----- Selection -----

The RTAMGS may be configured to create rhythmic coherence by utilizing rhythmic templates and/or Metric Fingerprints. The RTAMGS may be further configured to generate coherent rhythmic patterns that automatically contain self-referential material but do not repeat exactly, relate to the metric signature of a piece (for any metric signature), build up full rhythmic patterns based on fundamental building blocks (Metric Fingerprints), or some combination thereof.

In some embodiments, the Performance Component/System may take as input all of the configuration settings including but not limited to all of the User Scenario information (defined below) such as Style, Emotion or emotional trajectories, parameter mappings, etc., as well as musical information and configurations that may in part be defined by the User Scenario or also generated, including but not limited to Parts, Roles, Ensembles, Generators, Models, etc. In addition, the Performance Component/System may also take the output symbolic data from the Composition System, as well as the Real-time Structure of the current generation. This information is used for the generation of the output format.

In some embodiments, the Performance component/system modifies the symbolic data that may be received from the Composition component/system, in order to specify not only what music is to be played, but also how each Instrument may play the music. Its output may include the modified symbolic data, as well as data that relates to specific Instruments such that audio may be generated that may represent a realistic approximation of how a human might perform the music contained in the symbolic data. In some embodiments, the symbolic data output by the Composition component/system may be represented as an integer value, a string, or some combination alphanumeric symbols such that receiving the symbolic data by the Performance Component/System results in the Performance Component/System reproduces the same audio regardless of which Composition component/system originally generated the symbolic data.

-----

Actions to take
• a. Please echo part of the music-generation passage word for word, beginning at the words "In some embodiments, the Performance Component/System may" and stopping after "the output format.".
• b. Do these statements agree with the music-generation passage? Answer yes or no to each, quoting the deciding words. (i) The Performance Component/System may take the output symbolic data from the Composition System as input. (ii) The RTAMGS generates rhythmic patterns that repeat exactly. (iii) Metric Fingerprints are described as fundamental building blocks.
• c. Pick up the music-generation passage after its final sentence and carry it further.
The listing has no part in the music-generation passage.

----- Record set -----

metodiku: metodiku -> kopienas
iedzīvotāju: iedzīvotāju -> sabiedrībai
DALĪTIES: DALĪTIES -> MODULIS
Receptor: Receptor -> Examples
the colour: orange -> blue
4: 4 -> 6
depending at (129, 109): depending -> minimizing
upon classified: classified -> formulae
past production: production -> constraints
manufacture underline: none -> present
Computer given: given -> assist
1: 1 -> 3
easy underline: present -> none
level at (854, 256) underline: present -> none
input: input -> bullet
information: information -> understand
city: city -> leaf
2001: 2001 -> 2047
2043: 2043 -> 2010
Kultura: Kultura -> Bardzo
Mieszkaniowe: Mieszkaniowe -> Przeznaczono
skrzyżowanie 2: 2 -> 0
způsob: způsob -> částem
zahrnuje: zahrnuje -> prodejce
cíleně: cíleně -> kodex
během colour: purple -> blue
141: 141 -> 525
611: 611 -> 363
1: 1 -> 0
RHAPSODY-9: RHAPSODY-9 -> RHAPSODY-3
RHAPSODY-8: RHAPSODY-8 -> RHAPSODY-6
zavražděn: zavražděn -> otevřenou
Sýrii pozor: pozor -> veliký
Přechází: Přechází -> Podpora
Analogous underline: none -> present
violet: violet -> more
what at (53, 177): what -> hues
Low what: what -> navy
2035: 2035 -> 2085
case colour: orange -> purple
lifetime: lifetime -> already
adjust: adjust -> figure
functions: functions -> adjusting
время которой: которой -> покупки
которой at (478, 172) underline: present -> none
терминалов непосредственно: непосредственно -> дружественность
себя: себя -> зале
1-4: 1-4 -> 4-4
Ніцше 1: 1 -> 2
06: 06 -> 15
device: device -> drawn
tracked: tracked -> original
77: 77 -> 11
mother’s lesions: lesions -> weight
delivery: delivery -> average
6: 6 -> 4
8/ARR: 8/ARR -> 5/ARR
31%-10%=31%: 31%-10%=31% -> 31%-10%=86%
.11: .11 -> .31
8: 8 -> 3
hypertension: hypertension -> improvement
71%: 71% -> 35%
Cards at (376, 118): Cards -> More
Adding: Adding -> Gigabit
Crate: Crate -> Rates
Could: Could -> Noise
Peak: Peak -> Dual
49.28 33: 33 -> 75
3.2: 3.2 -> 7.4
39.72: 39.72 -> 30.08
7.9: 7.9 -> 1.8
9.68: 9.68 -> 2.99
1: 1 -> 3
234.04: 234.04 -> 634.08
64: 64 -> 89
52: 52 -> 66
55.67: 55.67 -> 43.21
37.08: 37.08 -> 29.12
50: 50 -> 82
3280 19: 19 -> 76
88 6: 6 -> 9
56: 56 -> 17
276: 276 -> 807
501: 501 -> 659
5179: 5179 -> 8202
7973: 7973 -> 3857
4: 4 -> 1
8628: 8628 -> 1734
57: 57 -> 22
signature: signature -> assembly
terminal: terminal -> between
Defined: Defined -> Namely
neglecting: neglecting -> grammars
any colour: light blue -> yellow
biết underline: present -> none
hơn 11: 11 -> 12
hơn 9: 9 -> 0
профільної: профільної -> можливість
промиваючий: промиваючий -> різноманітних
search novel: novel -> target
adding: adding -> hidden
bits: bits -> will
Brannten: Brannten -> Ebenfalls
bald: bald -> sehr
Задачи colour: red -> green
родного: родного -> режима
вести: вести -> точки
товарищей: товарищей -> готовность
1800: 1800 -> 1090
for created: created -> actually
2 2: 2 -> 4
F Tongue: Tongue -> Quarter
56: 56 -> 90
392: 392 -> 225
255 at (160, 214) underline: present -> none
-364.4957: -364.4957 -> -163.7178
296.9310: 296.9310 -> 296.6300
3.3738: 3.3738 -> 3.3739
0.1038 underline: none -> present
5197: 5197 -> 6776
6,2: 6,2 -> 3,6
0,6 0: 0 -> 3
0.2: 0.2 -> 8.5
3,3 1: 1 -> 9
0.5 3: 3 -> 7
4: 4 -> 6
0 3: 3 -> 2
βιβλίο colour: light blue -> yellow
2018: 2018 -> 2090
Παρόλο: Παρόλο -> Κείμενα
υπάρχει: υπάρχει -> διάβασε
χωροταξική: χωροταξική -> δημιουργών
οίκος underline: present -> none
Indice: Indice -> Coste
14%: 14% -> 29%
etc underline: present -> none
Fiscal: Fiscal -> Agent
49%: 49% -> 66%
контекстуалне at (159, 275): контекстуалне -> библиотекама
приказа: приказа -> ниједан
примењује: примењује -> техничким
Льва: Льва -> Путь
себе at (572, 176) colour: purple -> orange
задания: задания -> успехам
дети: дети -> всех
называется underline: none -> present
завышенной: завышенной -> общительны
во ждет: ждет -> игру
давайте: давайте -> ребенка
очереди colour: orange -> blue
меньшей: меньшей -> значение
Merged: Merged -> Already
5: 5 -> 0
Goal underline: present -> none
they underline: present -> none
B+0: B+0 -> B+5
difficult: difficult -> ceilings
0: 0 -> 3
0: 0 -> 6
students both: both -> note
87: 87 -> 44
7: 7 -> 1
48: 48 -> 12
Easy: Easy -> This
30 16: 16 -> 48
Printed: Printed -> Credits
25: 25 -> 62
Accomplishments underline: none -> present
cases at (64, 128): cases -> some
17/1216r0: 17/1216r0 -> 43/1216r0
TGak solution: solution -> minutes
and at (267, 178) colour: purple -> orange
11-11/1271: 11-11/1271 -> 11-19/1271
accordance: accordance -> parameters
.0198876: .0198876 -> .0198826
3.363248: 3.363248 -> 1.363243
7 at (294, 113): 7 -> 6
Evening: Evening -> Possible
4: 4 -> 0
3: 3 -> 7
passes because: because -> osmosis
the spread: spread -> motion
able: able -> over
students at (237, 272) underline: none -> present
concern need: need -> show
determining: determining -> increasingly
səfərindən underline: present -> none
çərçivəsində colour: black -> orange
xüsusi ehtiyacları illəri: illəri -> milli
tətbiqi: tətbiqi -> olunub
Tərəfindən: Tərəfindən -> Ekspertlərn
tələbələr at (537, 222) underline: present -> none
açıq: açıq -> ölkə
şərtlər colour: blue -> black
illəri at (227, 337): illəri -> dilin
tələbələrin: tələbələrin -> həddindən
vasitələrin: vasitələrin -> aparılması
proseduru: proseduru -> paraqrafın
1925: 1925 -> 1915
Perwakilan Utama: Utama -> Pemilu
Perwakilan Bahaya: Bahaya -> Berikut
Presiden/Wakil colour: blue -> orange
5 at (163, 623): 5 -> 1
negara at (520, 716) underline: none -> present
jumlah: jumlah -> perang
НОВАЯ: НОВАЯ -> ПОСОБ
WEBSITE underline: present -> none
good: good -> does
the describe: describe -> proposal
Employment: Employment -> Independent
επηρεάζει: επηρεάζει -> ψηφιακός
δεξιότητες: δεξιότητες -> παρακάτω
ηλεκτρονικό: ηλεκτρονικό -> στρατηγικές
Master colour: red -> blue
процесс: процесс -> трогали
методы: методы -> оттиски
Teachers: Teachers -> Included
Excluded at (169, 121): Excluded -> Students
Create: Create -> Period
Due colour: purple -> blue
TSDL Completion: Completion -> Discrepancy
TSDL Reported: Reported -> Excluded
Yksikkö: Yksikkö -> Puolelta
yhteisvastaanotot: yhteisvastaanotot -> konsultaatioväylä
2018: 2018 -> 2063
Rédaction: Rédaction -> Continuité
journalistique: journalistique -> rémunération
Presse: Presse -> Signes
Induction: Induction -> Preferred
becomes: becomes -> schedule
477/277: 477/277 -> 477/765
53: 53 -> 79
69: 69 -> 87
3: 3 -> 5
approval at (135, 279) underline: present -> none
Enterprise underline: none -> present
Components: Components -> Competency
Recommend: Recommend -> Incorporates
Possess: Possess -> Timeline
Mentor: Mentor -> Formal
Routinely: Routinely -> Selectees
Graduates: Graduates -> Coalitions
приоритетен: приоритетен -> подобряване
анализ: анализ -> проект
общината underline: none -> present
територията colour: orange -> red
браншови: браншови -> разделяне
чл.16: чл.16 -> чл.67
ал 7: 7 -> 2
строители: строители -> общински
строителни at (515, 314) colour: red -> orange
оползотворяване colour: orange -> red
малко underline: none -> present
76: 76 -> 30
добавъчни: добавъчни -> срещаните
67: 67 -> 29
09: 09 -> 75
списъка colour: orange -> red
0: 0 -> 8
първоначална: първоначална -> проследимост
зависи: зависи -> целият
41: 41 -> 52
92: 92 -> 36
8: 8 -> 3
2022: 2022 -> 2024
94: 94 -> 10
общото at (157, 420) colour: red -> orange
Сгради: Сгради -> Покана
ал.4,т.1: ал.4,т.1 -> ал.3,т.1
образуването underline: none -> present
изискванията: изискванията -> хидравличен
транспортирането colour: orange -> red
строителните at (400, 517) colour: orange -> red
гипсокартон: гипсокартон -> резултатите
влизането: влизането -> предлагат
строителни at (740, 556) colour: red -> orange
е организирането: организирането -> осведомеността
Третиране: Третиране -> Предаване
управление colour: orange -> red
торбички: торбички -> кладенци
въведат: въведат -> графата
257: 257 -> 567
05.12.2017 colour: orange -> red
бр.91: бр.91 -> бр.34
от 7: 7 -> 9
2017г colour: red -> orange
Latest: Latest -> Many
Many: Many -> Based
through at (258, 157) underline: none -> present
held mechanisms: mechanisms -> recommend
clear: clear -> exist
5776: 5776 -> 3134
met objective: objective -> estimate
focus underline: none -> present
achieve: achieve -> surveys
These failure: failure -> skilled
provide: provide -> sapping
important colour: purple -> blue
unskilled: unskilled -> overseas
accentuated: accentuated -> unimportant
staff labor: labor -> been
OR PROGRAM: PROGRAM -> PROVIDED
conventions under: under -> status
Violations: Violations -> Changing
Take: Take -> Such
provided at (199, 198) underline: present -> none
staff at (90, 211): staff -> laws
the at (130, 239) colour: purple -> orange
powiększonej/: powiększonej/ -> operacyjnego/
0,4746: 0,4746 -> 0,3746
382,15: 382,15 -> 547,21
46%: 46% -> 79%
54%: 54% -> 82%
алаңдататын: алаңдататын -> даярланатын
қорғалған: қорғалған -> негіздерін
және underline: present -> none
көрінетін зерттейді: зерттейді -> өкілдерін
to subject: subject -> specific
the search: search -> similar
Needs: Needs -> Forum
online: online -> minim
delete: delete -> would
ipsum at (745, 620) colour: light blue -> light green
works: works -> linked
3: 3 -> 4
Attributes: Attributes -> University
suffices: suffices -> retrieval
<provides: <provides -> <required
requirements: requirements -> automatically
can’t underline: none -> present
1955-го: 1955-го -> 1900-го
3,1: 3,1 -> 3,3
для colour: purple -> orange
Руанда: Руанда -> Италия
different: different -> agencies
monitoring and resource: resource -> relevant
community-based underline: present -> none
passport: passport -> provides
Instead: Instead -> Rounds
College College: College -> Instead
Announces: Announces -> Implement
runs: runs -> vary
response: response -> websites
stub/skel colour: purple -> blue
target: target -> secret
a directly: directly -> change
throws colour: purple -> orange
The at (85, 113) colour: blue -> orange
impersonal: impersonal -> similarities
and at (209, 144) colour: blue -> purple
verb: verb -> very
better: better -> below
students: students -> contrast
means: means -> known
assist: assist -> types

-----

Exercise results
• a.
In some embodiments, the Performance Component/System may take as input all of the configuration settings including but not limited to all of the User Scenario information (defined below) such as Style, Emotion or emotional trajectories, parameter mappings, etc., as well as musical information and configurations that may in part be defined by the User Scenario or also generated, including but not limited to Parts, Roles, Ensembles, Generators, Models, etc. In addition, the Performance Component/System may also take the output symbolic data from the Composition System, as well as the Real-time Structure of the current generation. This information is used for the generation of the output format.

• b.
(i) Yes: "the Performance Component/System may also take the output symbolic data from the Composition System"
(ii) No: "automatically contain self-referential material but do not repeat exactly"
(iii) Yes: "build up full rhythmic patterns based on fundamental building blocks (Metric Fingerprints)"

• c.
In some embodiments, the Performance component/system of the RTAMGS may be generally configured to add expression into the generated music using one or more Performer Models. For example, the same piece on the same Instrument generated by two different AI Performer Models may sound and feel different in various aspects. In an example, the AI Performer Models may be configured to add articulation, play with dynamics, expressive timing, and Instrument-specific performance material via Instrument control messages (e.g., strumming, picking, slides, bends, etc.). The examples are not limited in this context.

In some embodiments and to add expression into the generated music, the RTAMGS may be configured to assign one or more Parts to one or more Performer Models. The one or more Performer Models may be configured to control how one or more aspects of a performance may be performed. This may include, without limitation, articulation, strumming, dynamics, and/or the like. In one example and to create an expressive piano performance, the one or more Performer Models of the RTAMGS may be trained on piano music, and the one or more trained Performer Models may then be applied to modify the dynamics and expressive timing of the composed Part. The RTAMGS may be configured to create human-like (or even superhuman) performances from existing compositions.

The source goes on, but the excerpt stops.